By: Gerhard van Vuuren
In this issue I will be building and finishing the interior, including the scratch building of a load bed. I will also do some work on the motor as well as the fitting of new Corvette engine parts. Well, there is a lot of work to cover, so here goes.
Seats, door panels and dash
The stock interior will be finished in white and coral blue to match the exterior finish of the car. After cleaning up the dash top and bottom, steering wheel and column, front seat and door panels, I gave the whole lot a good coat of Tamiya Fine White Primer. After the primer dried, I gave every interior part (except the dash, steering column and steering wheel) two coats of Tamiya Pure White. Once the white dried, I masked off the parts of the door panels and seat that had to remain white and then sprayed everything, including the dash, steering wheel and column, Tamiya Coral Blue. After the blue had dried for about 15 minutes, the masking was removed and the painted parts set aside to dry completely for 24 hours.
After the paint cured I painted the centre buttons on the backrest of the seat silver and highlighted the recessed detail in the pleats with a light blue pencil (Fig 1). I detail-painted the various handles on the door panels in silver and added the top trim on the doors and the air vents in the kick panels in semi-gloss black (Fig 2). Lastly, I assembled the dash top and bottom after sandwiching the chrome centre piece between them. I added a black wash to the chrome panel to highlight the details and picked out the dash knobs and switches in silver (Fig 3). I also painted the horn ring, turn signal stalk and gear lever silver.

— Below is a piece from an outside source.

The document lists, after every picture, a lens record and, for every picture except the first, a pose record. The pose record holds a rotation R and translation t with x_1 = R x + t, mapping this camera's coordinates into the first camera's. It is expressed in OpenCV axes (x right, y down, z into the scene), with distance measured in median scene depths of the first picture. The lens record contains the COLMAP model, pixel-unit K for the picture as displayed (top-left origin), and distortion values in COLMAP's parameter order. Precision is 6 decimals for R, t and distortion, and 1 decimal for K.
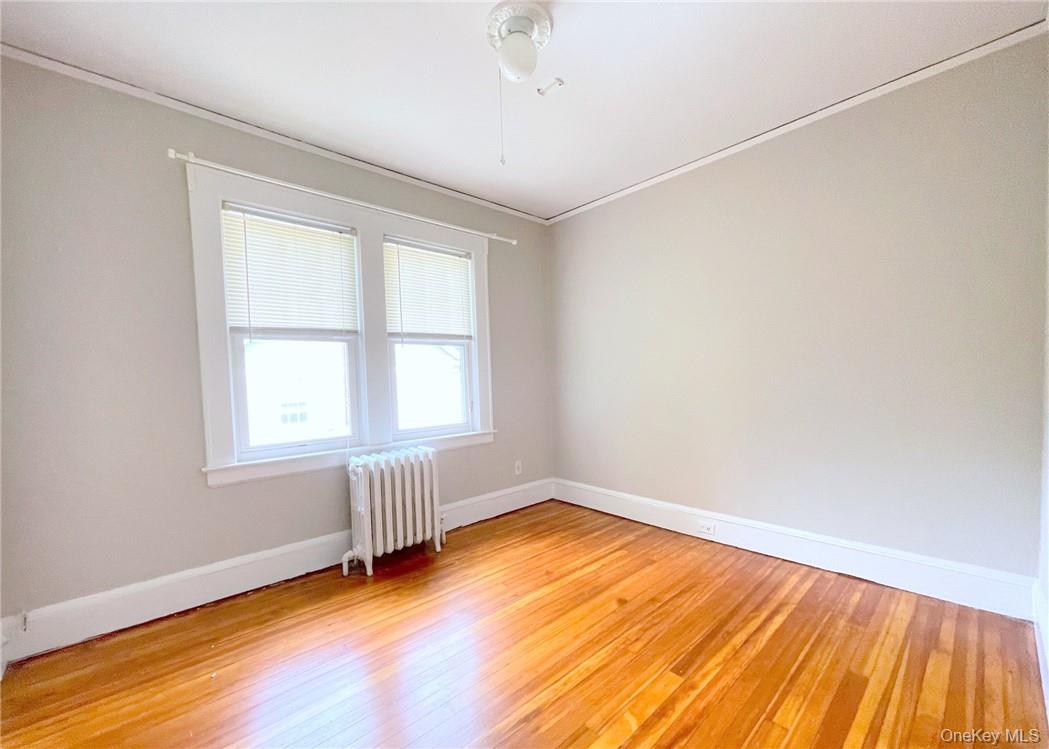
lens RADIAL K [[451.3, 0, 522.7], [0, 451.3, 382.6], [0, 0, 1]] dist [0.002917, 0.000204]
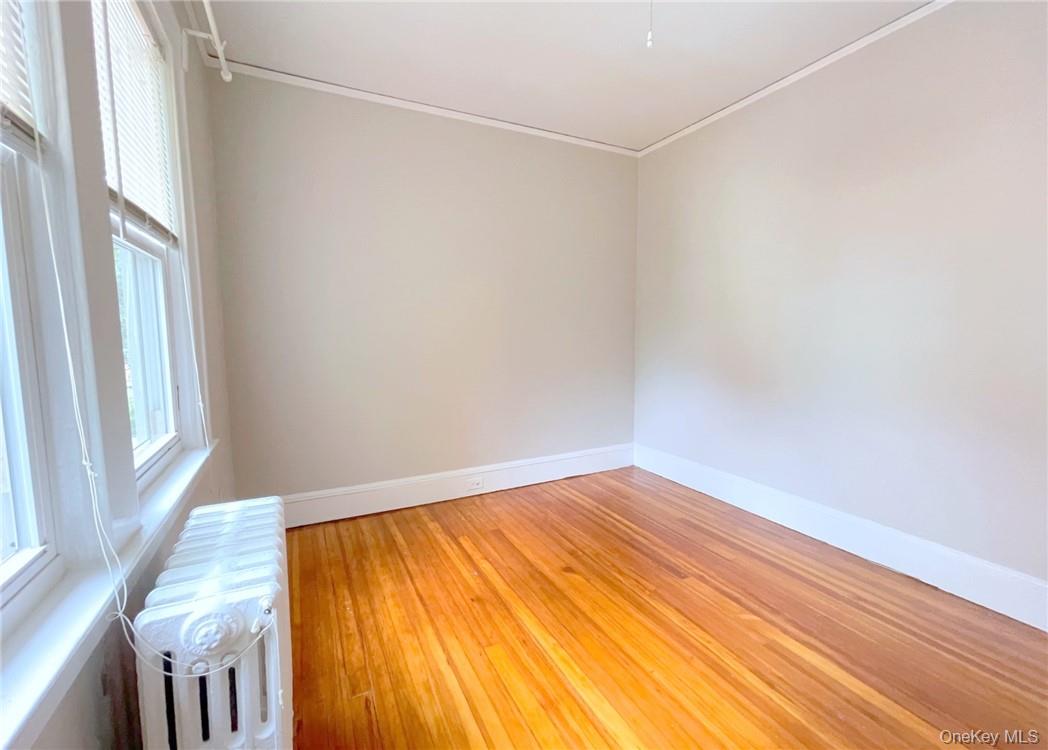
lens RADIAL K [[450.8, 0, 527.6], [0, 450.8, 373.4], [0, 0, 1]] dist [0.002917, 0.000204]
pose [[0.262803, -0.078896, 0.961618, -0.581436], [0.011568, 0.996837, 0.078624, -0.001886], [-0.964780, -0.009539, 0.262884, 0.714201]]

To create a load bed for the car, I first glued the rear seatback into the folded position on the floor. I then applied masking tape to the whole area and trimmed it to shape with a sharp hobby knife to create a template for the load bed (Fig 4). I then carefully removed the tape template and transferred it to a piece of plastic sheet (Fig 5), and carefully cut out the shape from the plastic, using the template as a guide. In Fig 6, the cut-out load bed is test-fitted to the floor. After finessing it with a sanding stick, I proceeded to paint it to create a wood effect as described in my article on the F100 Cobra truck build some time ago. I created a woodgrain pattern in the plastic using a piece of 200 grit sandpaper. I also scratch-built a headache bar from plastic beam and rod to protect the driver from cargo flying forward during an emergency stop and painted it coral blue. In Fig 7 you can see the finished load bed. After that, I flocked the carpet in black Detail Master flocking and assembled the interior (Fig 8).
Radiator and motor
I painted the Corvette radiator in aluminium and added a black wash to give some depth to the detail. The radiator shroud was painted semi-gloss black and the electric fan yellow to create some visual interest. In Fig 9 you can see the finished assembly. I then carefully epoxied the assembly to the radiator wall using the five-minute curing time of the epoxy to make sure the assembly was perfectly square and in alignment (Fig 10).

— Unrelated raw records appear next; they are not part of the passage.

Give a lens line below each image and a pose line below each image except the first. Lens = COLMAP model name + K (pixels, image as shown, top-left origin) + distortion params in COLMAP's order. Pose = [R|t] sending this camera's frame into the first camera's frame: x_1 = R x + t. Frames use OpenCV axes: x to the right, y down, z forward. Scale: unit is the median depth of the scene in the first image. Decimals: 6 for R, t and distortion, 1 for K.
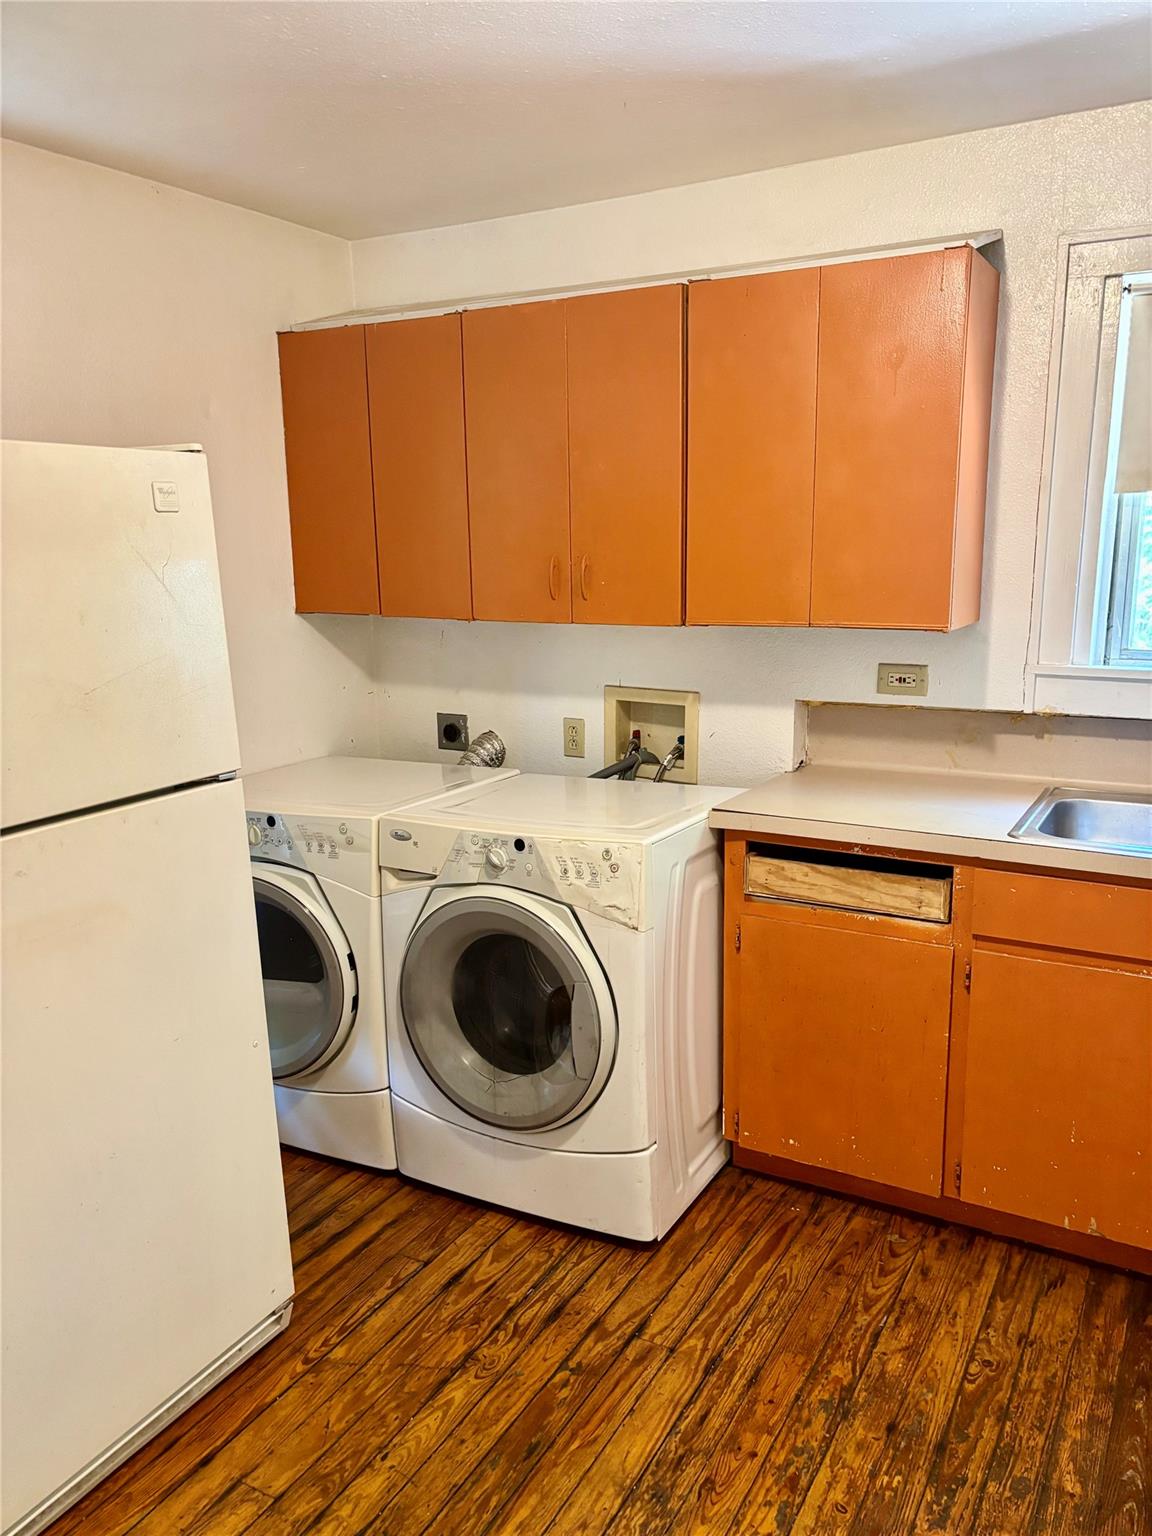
lens RADIAL K [[1157.0, 0, 578.3], [0, 1157.0, 781.1], [0, 0, 1]] dist [0.040048, -0.046768]
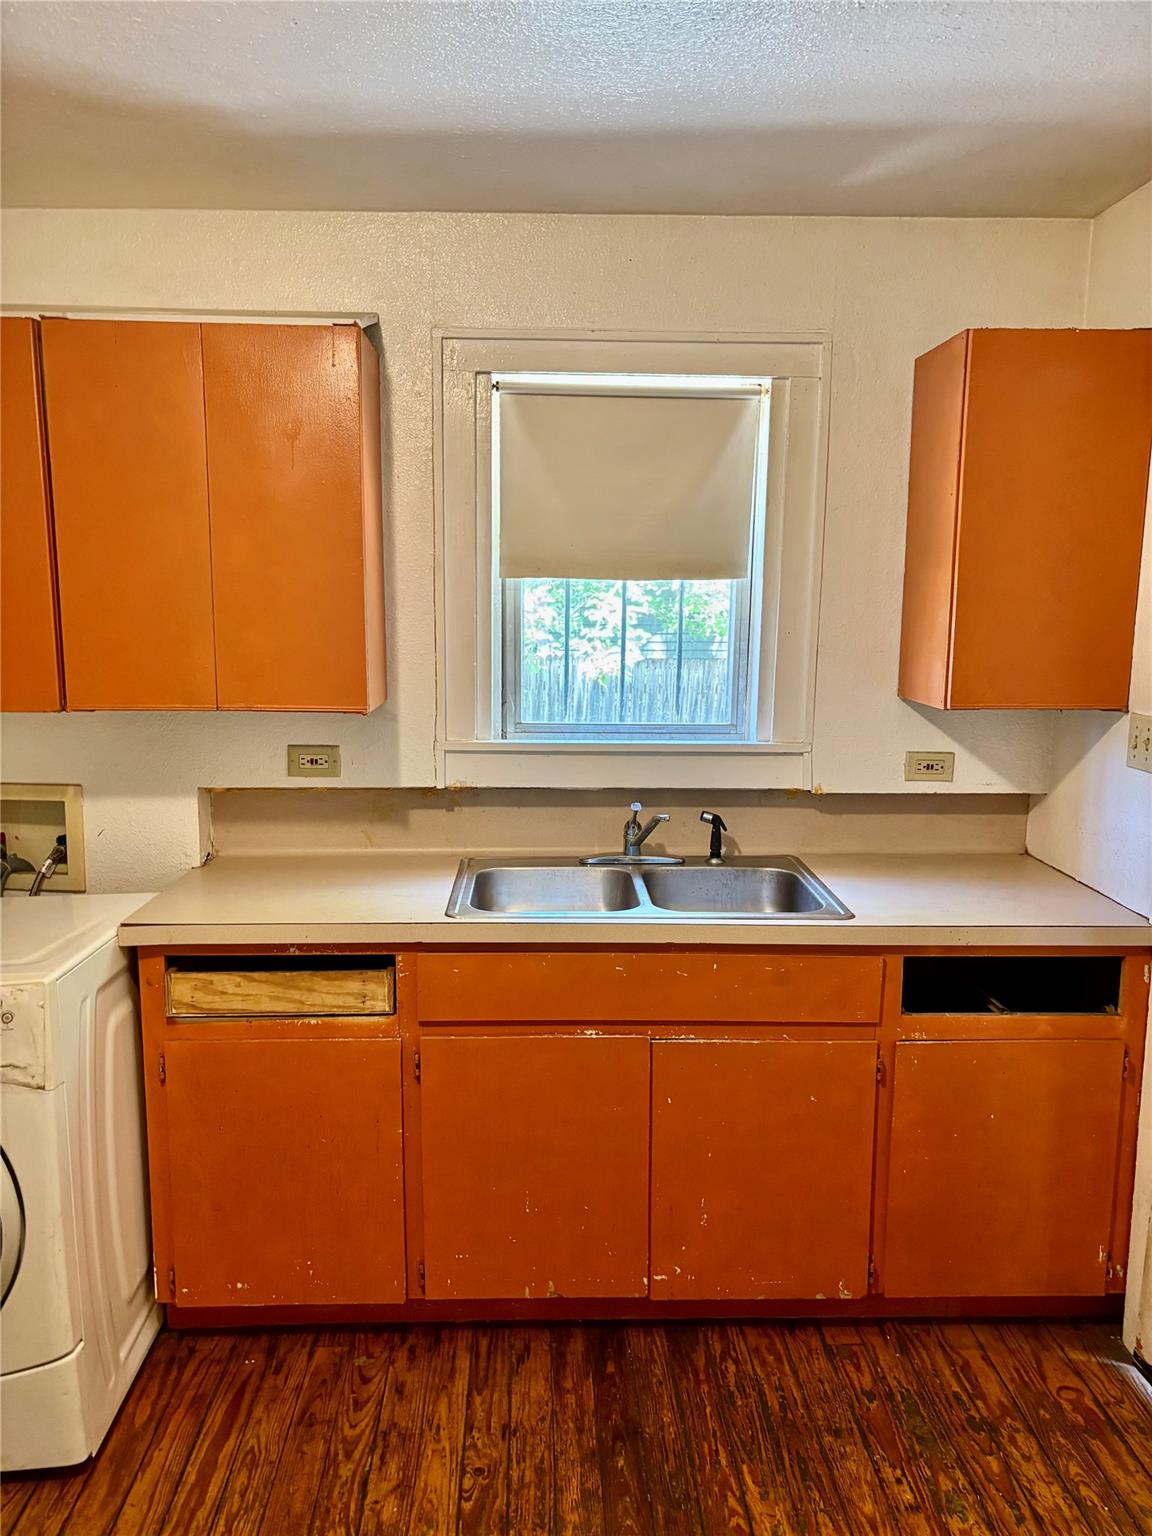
lens RADIAL K [[1157.0, 0, 572.4], [0, 1157.0, 778.6], [0, 0, 1]] dist [0.040048, -0.046768]
pose [[0.853253, -0.061802, 0.517823, -0.041091], [0.088896, 0.995657, -0.027648, -0.032038], [-0.513865, 0.069624, 0.855041, 0.087607]]
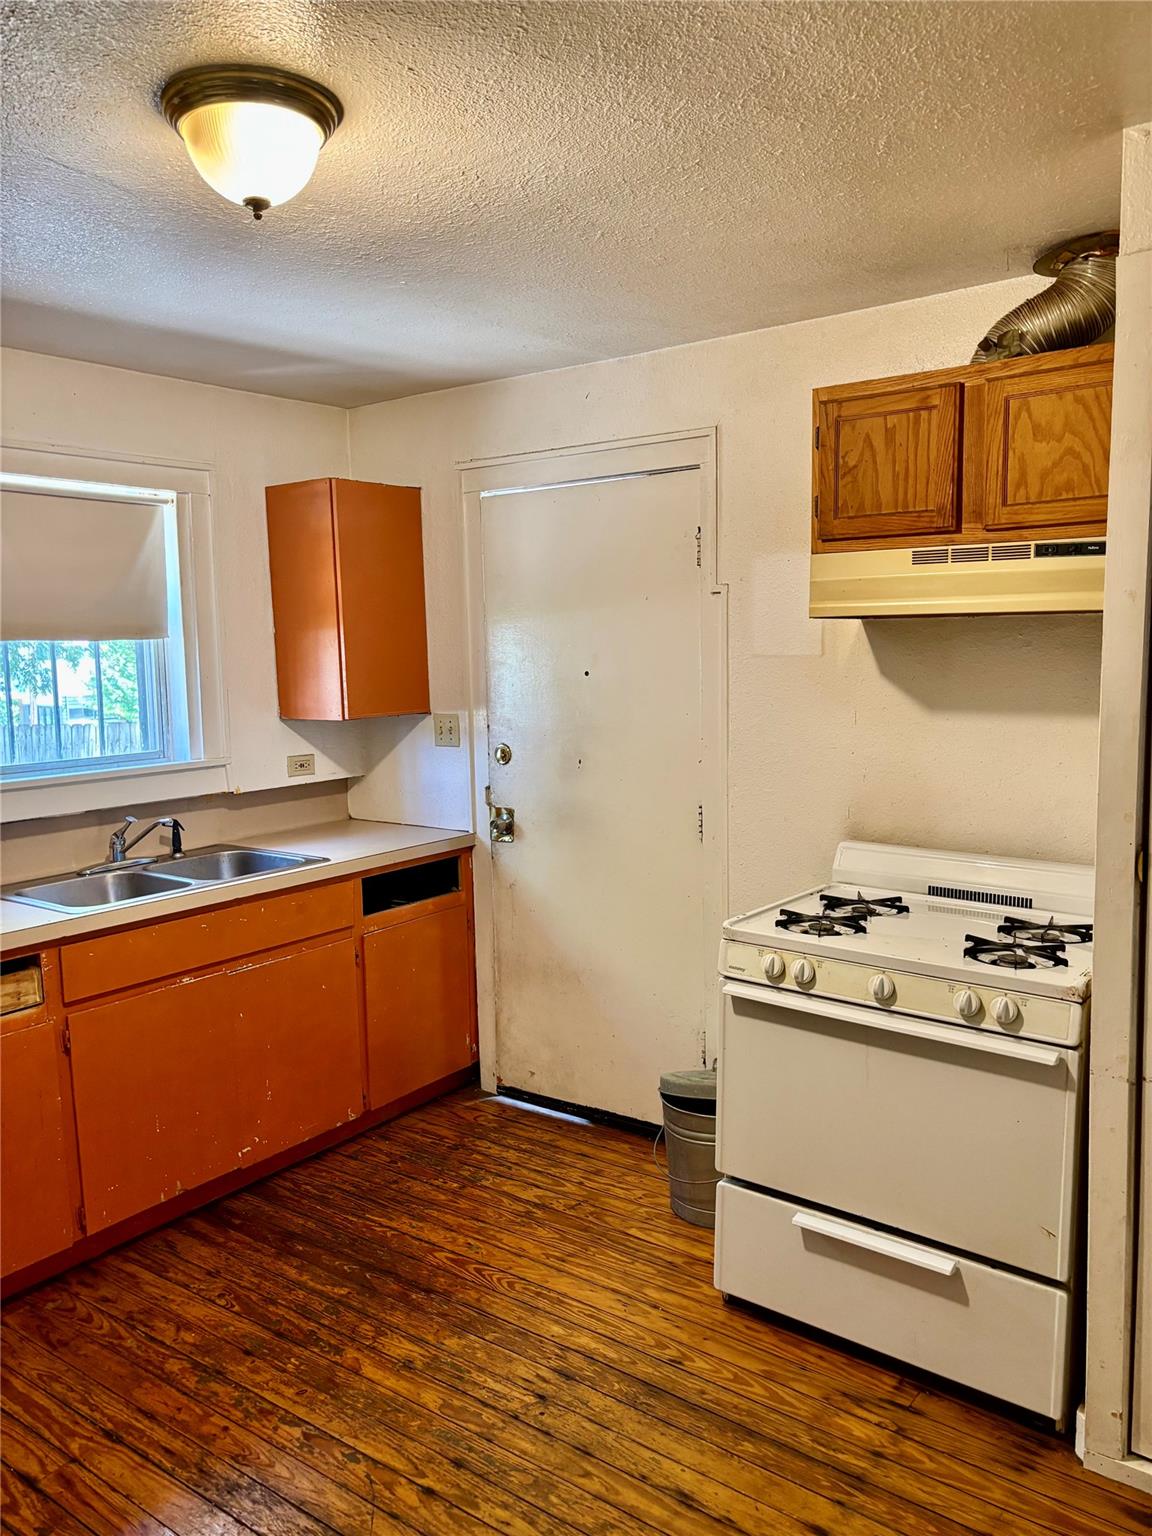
lens RADIAL K [[1157.0, 0, 563.2], [0, 1157.0, 781.6], [0, 0, 1]] dist [0.040048, -0.046768]
pose [[0.141192, -0.107915, 0.984083, -0.721252], [0.231635, 0.970049, 0.073142, -0.056418], [-0.962502, 0.217621, 0.161960, 0.264548]]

At the last moment, I decided to use the TPI fuel injection setup of the donor Corvette motor. I reasoned that in real life it would be a bit more reliable and fuel efficient as well as provide a few more horses. Modifications to the stock injection will be restricted to a resin- cast high-capacity cone air filter (Fig 11). The drive belt of the serpentine drive was painted in rubber black and the power steering and air-conditioning pumps in titanium silver. The pulleys and inlet manifold were painted aluminium and the chromed fuel injection runners received a coat of semi-gloss clear to create a polished aluminium effect. I wired the HEI distributor with yellow wrapping wire after I painted the distributor black. The oil filter was painted orange to simulate a Fram filter. I also picked out the oil filler cap on the Corvette valve cover in semi-gloss black. In Figures 12 and 13 you can see the assembled motor. At this stage, the intake plenum still has to be fitted as well as the exhaust manifolds.
In the next issue, I will wrap up the build, covering the suspension, brakes, wheels and body trim and final assembly.